> **ASSIGNED TASK**:
Reproduce the entire passage about the PMI Project of the Year Award word for word.

> **PASSAGE TO READ**:

Due to a scheduling conflict, I was in Scottsdale teaching an Agile Project Management course for the PMI SeminarsWorld program during the awards ceremony, so I missed the event. After 3 years of involvement on the project this was unfortunate to say the least, but our IT manager and a business SME who had both worked much longer than myself on the project were there to receive the award so that was good.
The fact that an agile project won a PMI Project of the Year Award never came up. The 10 page submission asked for lots of details on risk management, planning, estimating, tracking, etc and the agile accounts for these processes obviously met the review panel criteria. My hope is that in 5-10 years time the term “agile project management” will not be talked about in our industry and instead we just have broader set of generally accepted project management tools at our disposal.
Anyway, I am super happy that we received this award, the project was a long struggle made worthwhile and rewarding by the great people involved.
(Attached below are a couple of slides used at the Awards Gala to summarize the project.)
Download IPS Overview-1
Mike,
Congratulations.
How do the activities described in your post match with the Agile Manifesto?
Were those Function Points calibrated according to IFPUG or COSMIC guidelines? If so, what was the attributable cause for a 6 standard deviation from the mean for this performance?
Posted by: Glen B Alleman | November 16, 2010 at 07:32 AM
Who is the author of this article, who was the team lead? Congratulations but would like to know who to congratulate!
Posted by: Tom Sheives | November 16, 2010 at 07:53 AM
Hi Glen,
Thanks, comparing the agile manifesto and agile principles to what we did on the project, I see no major gaps. The manifesto values and principle are rightly broad by definition, and we did everything they describe, but as a side effect to practical working rather than as a goal for our approach.

> **MATERIAL SUPPLIED**:
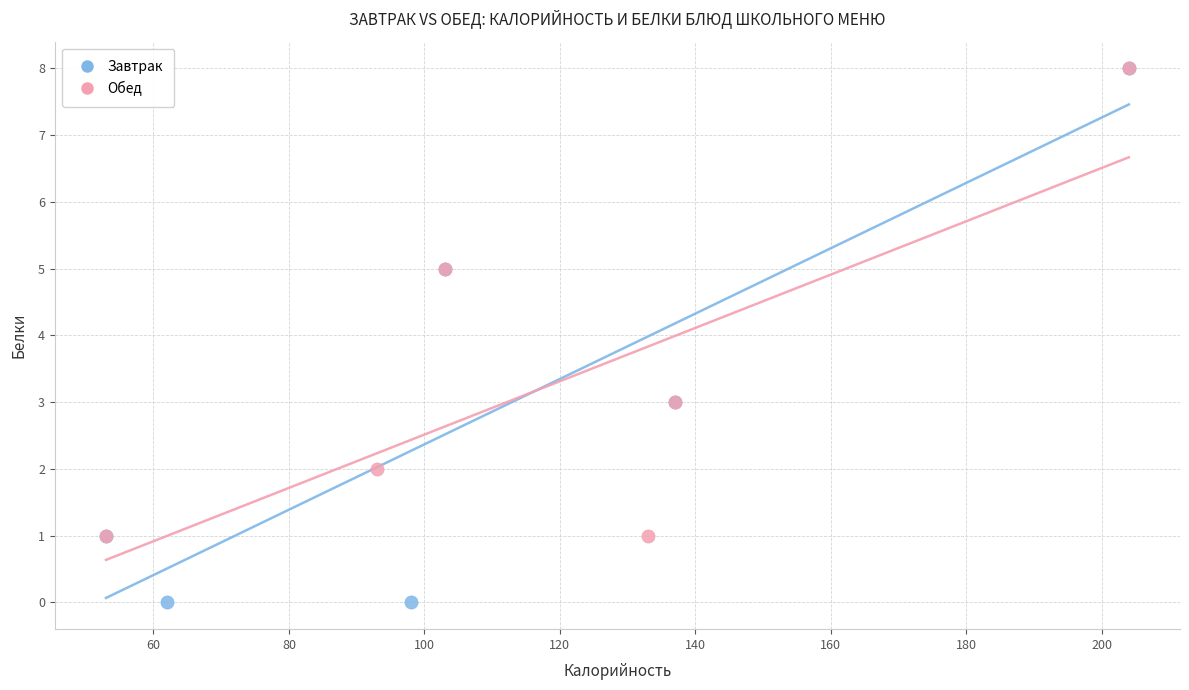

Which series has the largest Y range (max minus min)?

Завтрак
==
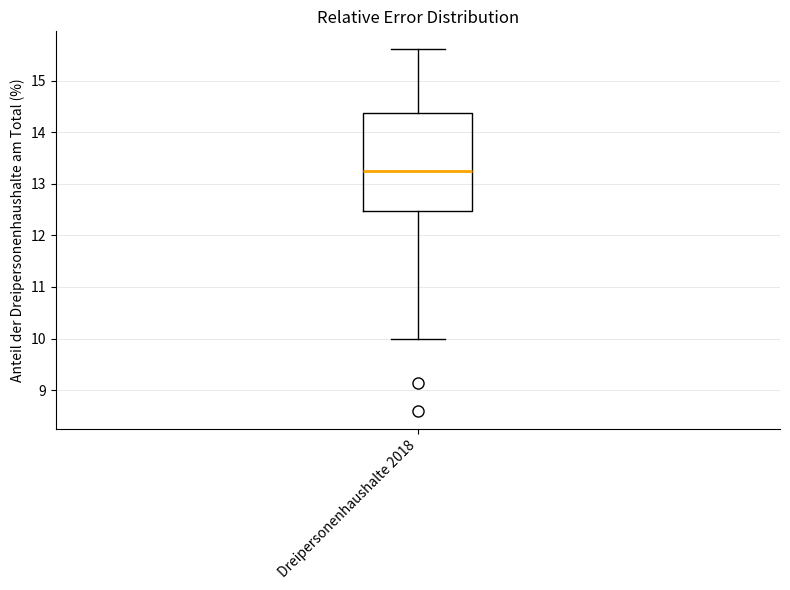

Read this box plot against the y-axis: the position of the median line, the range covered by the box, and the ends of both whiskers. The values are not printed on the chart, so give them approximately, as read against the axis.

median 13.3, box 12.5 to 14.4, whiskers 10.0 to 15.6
--
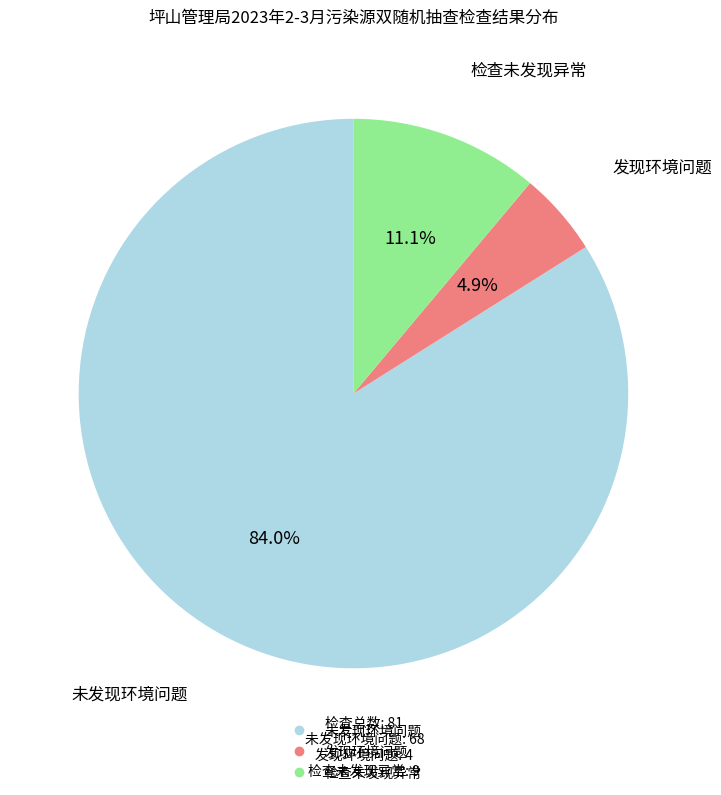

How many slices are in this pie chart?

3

> **ANSWER SPACE**:
Due to a scheduling conflict, I was in Scottsdale teaching an Agile Project Management course for the PMI SeminarsWorld program during the awards ceremony, so I missed the event. After 3 years of involvement on the project this was unfortunate to say the least, but our IT manager and a business SME who had both worked much longer than myself on the project were there to receive the award so that was good.
The fact that an agile project won a PMI Project of the Year Award never came up. The 10 page submission asked for lots of details on risk management, planning, estimating, tracking, etc and the agile accounts for these processes obviously met the review panel criteria. My hope is that in 5-10 years time the term “agile project management” will not be talked about in our industry and instead we just have broader set of generally accepted project management tools at our disposal.
Anyway, I am super happy that we received this award, the project was a long struggle made worthwhile and rewarding by the great people involved.
(Attached below are a couple of slides used at the Awards Gala to summarize the project.)
Download IPS Overview-1
Mike,
Congratulations.
How do the activities described in your post match with the Agile Manifesto?
Were those Function Points calibrated according to IFPUG or COSMIC guidelines? If so, what was the attributable cause for a 6 standard deviation from the mean for this performance?
Posted by: Glen B Alleman | November 16, 2010 at 07:32 AM
Who is the author of this article, who was the team lead? Congratulations but would like to know who to congratulate!
Posted by: Tom Sheives | November 16, 2010 at 07:53 AM
Hi Glen,
Thanks, comparing the agile manifesto and agile principles to what we did on the project, I see no major gaps. The manifesto values and principle are rightly broad by definition, and we did everything they describe, but as a side effect to practical working rather than as a goal for our approach.